To put Christian principles into practice through programs that build healthy Spirit, Mind, and Body for all.
When George Williams and 11 other young clerks formed the first Young Men's Christian Association in London in June 1844, they began a world movement. But Williams and his friends were unaware of the significance of their act. On that day, meeting in a room in the dry good firm of Hitchcock and Rogers, where most of them worked and lived, they were concerned simply with helping young men like themselves find God.
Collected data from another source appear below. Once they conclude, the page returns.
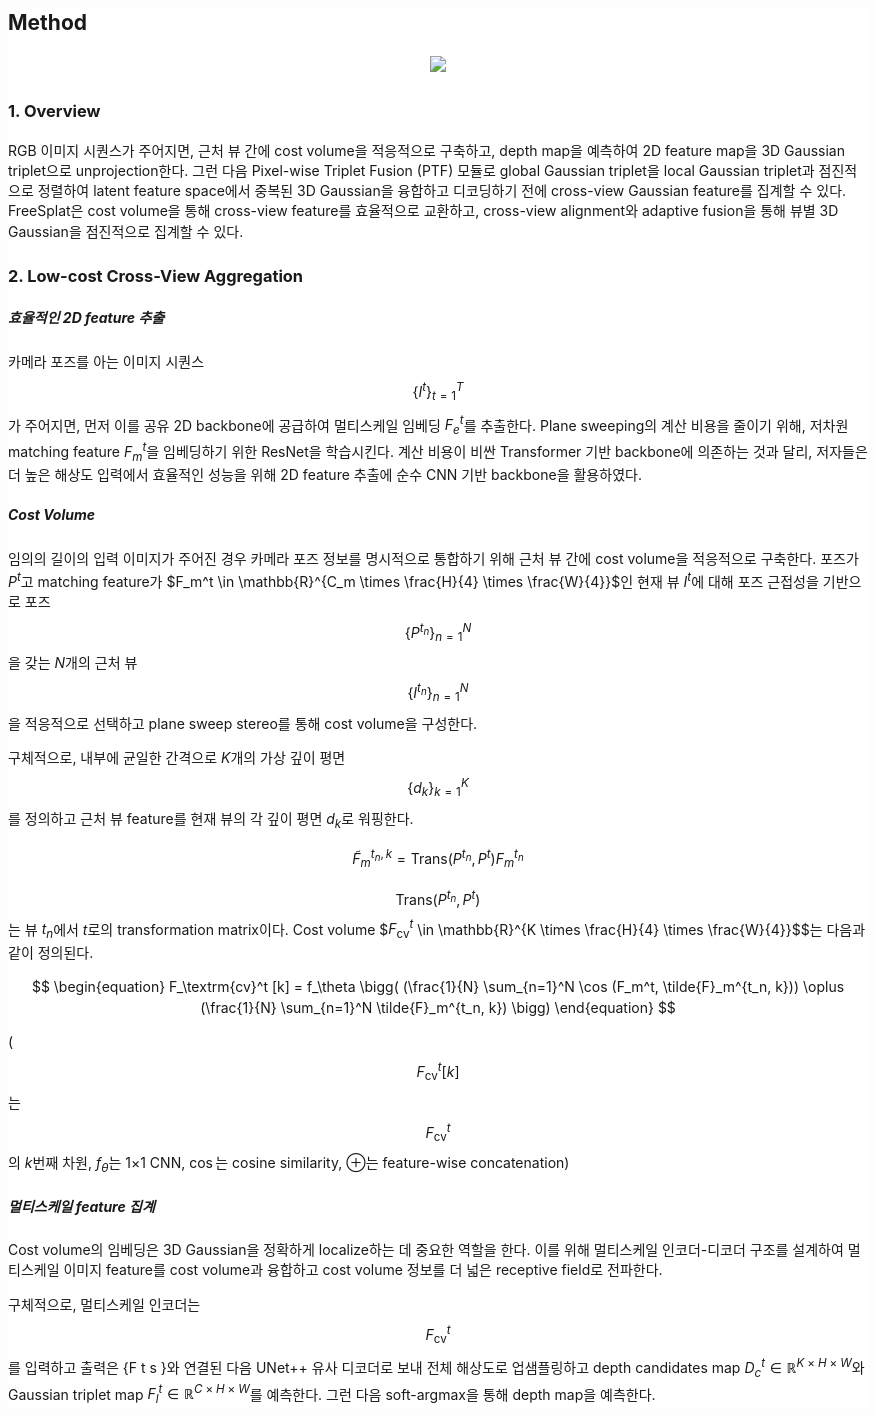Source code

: ## Method
<center><img src='{{"/assets/img/freesplat/freesplat-fig2.webp" | relative_url}}' width="100%"></center>

### 1. Overview
RGB 이미지 시퀀스가 ​​주어지면, 근처 뷰 간에 cost volume을 적응적으로 구축하고, depth map을 예측하여 2D feature map을 3D Gaussian triplet으로 unprojection한다. 그런 다음 Pixel-wise Triplet Fusion (PTF) 모듈로 global Gaussian triplet을 local Gaussian triplet과 점진적으로 정렬하여 latent feature space에서 중복된 3D Gaussian을 융합하고 디코딩하기 전에 cross-view Gaussian feature를 집계할 수 있다. FreeSplat은 cost volume을 통해 cross-view feature를 효율적으로 교환하고, cross-view alignment와 adaptive fusion을 통해 뷰별 3D Gaussian을 점진적으로 집계할 수 있다.

### 2. Low-cost Cross-View Aggregation
##### 효율적인 2D feature 추출
카메라 포즈를 아는 이미지 시퀀스 $$\{I^t\}_{t=1}^T$$가 주어지면, 먼저 이를 공유 2D backbone에 공급하여 멀티스케일 임베딩 $F_e^t$를 추출한다. Plane sweeping의 계산 비용을 줄이기 위해, 저차원 matching feature $F_m^t$을 임베딩하기 위한 ResNet을 학습시킨다. 계산 비용이 비싼 Transformer 기반 backbone에 의존하는 것과 달리, 저자들은 더 높은 해상도 입력에서 효율적인 성능을 위해 2D feature 추출에 순수 CNN 기반 backbone을 활용하였다.

##### Cost Volume
임의의 길이의 입력 이미지가 주어진 경우 카메라 포즈 정보를 명시적으로 통합하기 위해 근처 뷰 간에 cost volume을 적응적으로 구축한다. 포즈가 $P^t$고 matching feature가 $F_m^t \in \mathbb{R}^{C_m \times \frac{H}{4} \times \frac{W}{4}}$인 현재 뷰 $I^t$에 대해 포즈 근접성을 기반으로 포즈 $$\{P^{t_n}\}_{n=1}^N$$을 갖는 $N$개의 근처 뷰 $$\{I^{t_n}\}_{n=1}^N$$을 적응적으로 선택하고 plane sweep stereo를 통해 cost volume을 구성한다. 

구체적으로, 내부에 균일한 간격으로 $K$개의 가상 깊이 평면 $$\{d_k\}_{k=1}^K$$를 정의하고 근처 뷰 feature를 현재 뷰의 각 깊이 평면 $d_k$로 워핑한다.

$$
\begin{equation}
\tilde{F}_m^{t_n, k} = \textrm{Trans} (P^{t_n}, P^t) F_m^{t_n}
\end{equation}
$$

$$\textrm{Trans} (P^{t_n}, P^t)$$는 뷰 $t_n$에서 $t$로의 transformation matrix이다. Cost volume $$F_\textrm{cv}^t$ \in \mathbb{R}^{K \times \frac{H}{4} \times \frac{W}{4}}$$는 다음과 같이 정의된다. 

$$
\begin{equation}
F_\textrm{cv}^t [k] = f_\theta \bigg( (\frac{1}{N} \sum_{n=1}^N \cos (F_m^t, \tilde{F}_m^{t_n, k})) \oplus (\frac{1}{N} \sum_{n=1}^N \tilde{F}_m^{t_n, k}) \bigg)
\end{equation}
$$

($$F_\textrm{cv}^t [k]$$는 $$F_\textrm{cv}^t$$의 $k$번째 차원, $f_\theta$는 1$\times$1 CNN, $\cos$는 cosine similarity, $\oplus$는 feature-wise concatenation)

##### 멀티스케일 feature 집계
Cost volume의 임베딩은 3D Gaussian을 정확하게 localize하는 데 중요한 역할을 한다. 이를 위해 멀티스케일 인코더-디코더 구조를 설계하여 멀티스케일 이미지 feature를 cost volume과 융합하고 cost volume 정보를 더 넓은 receptive field로 전파한다. 

구체적으로, 멀티스케일 인코더는 $$F_\textrm{cv}^t$$를 입력하고 출력은 {F t s }와 연결된 다음 UNet++ 유사 디코더로 보내 전체 해상도로 업샘플링하고 depth candidates map $D_c^t \in \mathbb{R}^{K \times H \times W}$와 Gaussian triplet map $F_l^t \in \mathbb{R}^{C \times H \times W}$를 예측한다. 그런 다음 soft-argmax을 통해 depth map을 예측한다. 
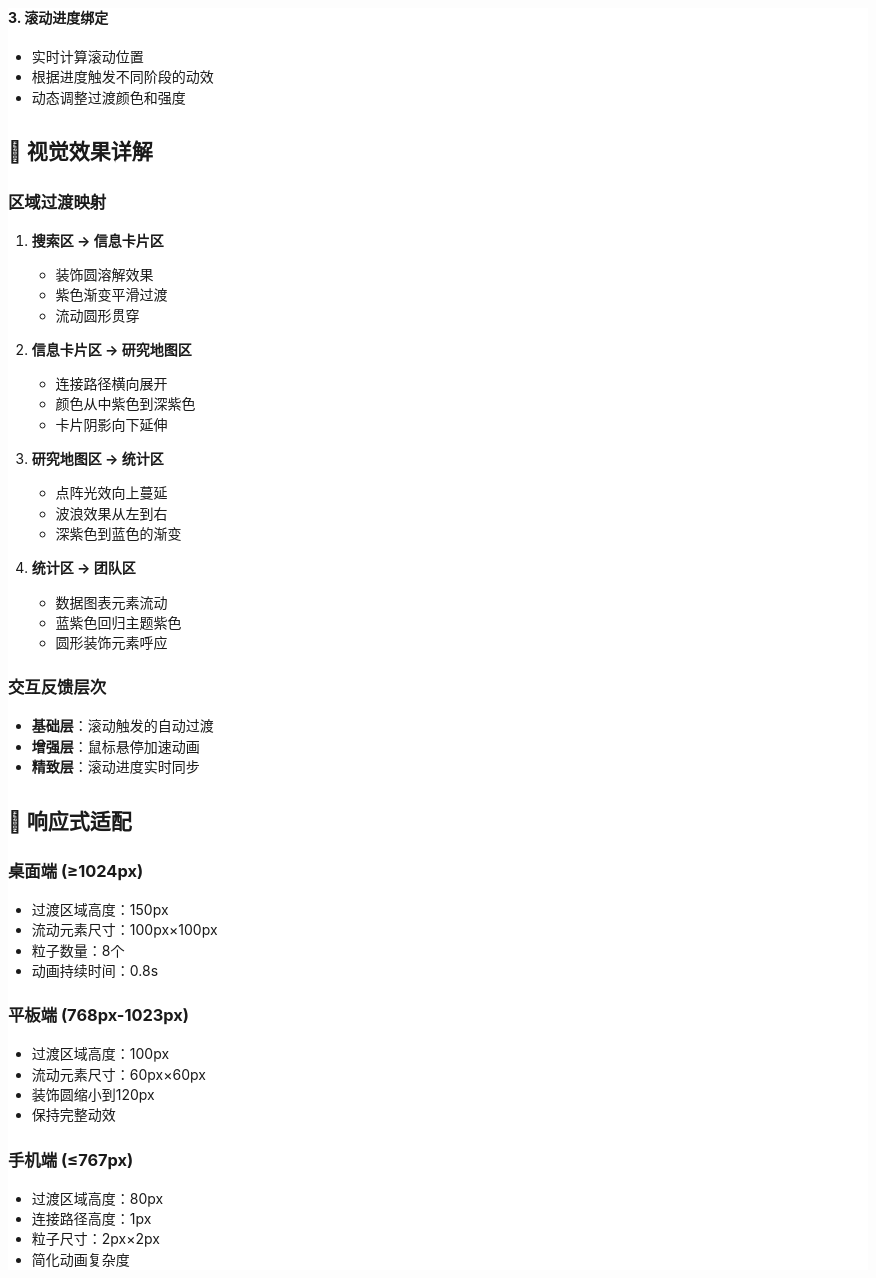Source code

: #### 3. 滚动进度绑定
- 实时计算滚动位置
- 根据进度触发不同阶段的动效
- 动态调整过渡颜色和强度

## 🎨 视觉效果详解

### 区域过渡映射
1. **搜索区 → 信息卡片区**
   - 装饰圆溶解效果
   - 紫色渐变平滑过渡
   - 流动圆形贯穿

2. **信息卡片区 → 研究地图区**
   - 连接路径横向展开
   - 颜色从中紫色到深紫色
   - 卡片阴影向下延伸

3. **研究地图区 → 统计区**
   - 点阵光效向上蔓延
   - 波浪效果从左到右
   - 深紫色到蓝色的渐变

4. **统计区 → 团队区**
   - 数据图表元素流动
   - 蓝紫色回归主题紫色
   - 圆形装饰元素呼应

### 交互反馈层次
- **基础层**：滚动触发的自动过渡
- **增强层**：鼠标悬停加速动画
- **精致层**：滚动进度实时同步

## 📱 响应式适配

### 桌面端 (≥1024px)
- 过渡区域高度：150px
- 流动元素尺寸：100px×100px
- 粒子数量：8个
- 动画持续时间：0.8s

### 平板端 (768px-1023px)
- 过渡区域高度：100px
- 流动元素尺寸：60px×60px
- 装饰圆缩小到120px
- 保持完整动效

### 手机端 (≤767px)
- 过渡区域高度：80px
- 连接路径高度：1px
- 粒子尺寸：2px×2px
- 简化动画复杂度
London in the mid-nineteenth century was indeed a place to imperil souls. Tens of thousands of young men had migrated there from the countryside to find employment. They worked 12 or 14 hours each day and in dry goods firms; most lived crowded together in small rooms above the shops. For six days each week, most of them could only go from their beds to the counter, and from the counter to their beds. On the seventh day, some attended religious services. Most went to taverns or brothels, any place that was warm, cheerful and well lighted.
Williams and his friends had, in John Wesley's words, felt their souls strangely warmed by God. The dangers of vice troubled them, but their purpose in organizing was not negative. They wanted to extend God's grace to unconverted young men so they could feel the warmth and glow that is ours.
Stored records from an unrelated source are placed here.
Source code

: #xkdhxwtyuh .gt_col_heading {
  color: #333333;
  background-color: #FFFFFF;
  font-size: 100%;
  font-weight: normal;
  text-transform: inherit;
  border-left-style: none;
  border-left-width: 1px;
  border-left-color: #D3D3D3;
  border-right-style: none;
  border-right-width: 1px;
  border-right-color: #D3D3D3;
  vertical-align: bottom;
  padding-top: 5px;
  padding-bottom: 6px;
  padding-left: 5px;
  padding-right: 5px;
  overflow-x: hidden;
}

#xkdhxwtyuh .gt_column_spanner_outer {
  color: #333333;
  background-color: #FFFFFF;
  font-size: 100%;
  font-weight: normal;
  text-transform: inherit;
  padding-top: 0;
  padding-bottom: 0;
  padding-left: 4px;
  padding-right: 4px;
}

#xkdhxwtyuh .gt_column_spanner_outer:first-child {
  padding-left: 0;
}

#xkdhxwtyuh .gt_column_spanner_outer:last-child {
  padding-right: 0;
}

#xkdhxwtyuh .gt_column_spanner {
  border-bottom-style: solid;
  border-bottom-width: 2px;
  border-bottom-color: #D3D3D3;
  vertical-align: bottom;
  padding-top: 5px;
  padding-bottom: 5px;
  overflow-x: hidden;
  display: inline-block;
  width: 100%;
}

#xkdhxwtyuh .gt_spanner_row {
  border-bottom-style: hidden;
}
In the United States, Thomas Valentine Sullivan, a retired sea captain and lay missionary for the Baptist Church, also worried about the temptations facing young men in large cities. In October 1851, he read an account of the London association in the Boston Watchman and Reflector. He visited the London association and then returned to Boston to convene a meeting, on December 15, to discuss forming an association in that city. He and six others drafted a constitution that was reviewed at a second meeting a week later. On December 29, in the chapel of the Old South Church in Spring Lane, they approved the constitution and began their work to improve the spiritual and mental condition of young men.
June 18, 2008, the YMCAs in Volusia & Flagler counties completed the final steps to operate as the Volusia Flagler Family YMCA. Merger talks have been in the works for months, and the final contract for the merger was approved. The YMCA continues to provide programs to more than 43,000 members and program participants at eight YMCAs, one resident camp and numerous after school sites throughout Volusia and Flagler counties.